Üstel, Meclis’te yaptığı konuşmada, 62. maddeden yapılan konuşmalara cevap verme gibi bir mecburiyeti olmadığını söyledi. “Ağzımız, dilimiz var, beynimiz çalışıyor” diyen ÜStel, bakanlık dönemlerinde de, Başbakanlık görevinde de ne yaptığının ortada olduğunu kaydetti.
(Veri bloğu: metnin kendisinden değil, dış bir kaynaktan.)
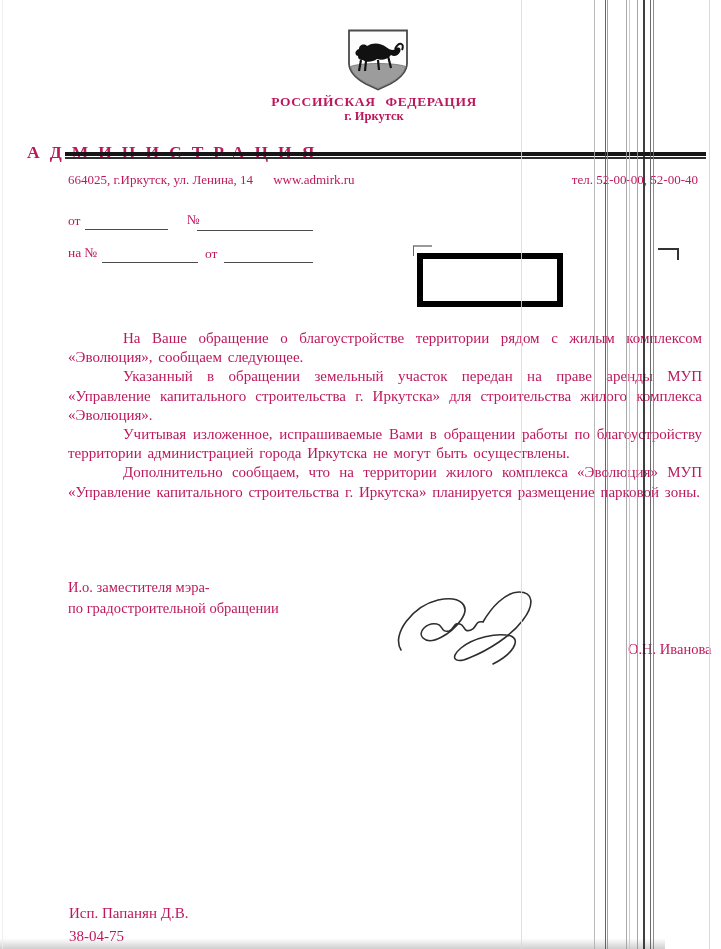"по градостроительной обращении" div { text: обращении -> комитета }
Birlik beraberlik içerisinde tüm bu yasaları görüşmek için çok mücadele verdiklerini ancak böyle olmadığını, engellemeler olunca yasaları geçirdiklerini kaydeden Üstel, “Daha iyi bir gelecek ve eğitim için yasada görüşler bir noktaya geldiyse ve bütün diyaloglara rağmen engelleme oluyorsa, vatandaşlar, gençler için yasanın geçirileceğini” söyledi.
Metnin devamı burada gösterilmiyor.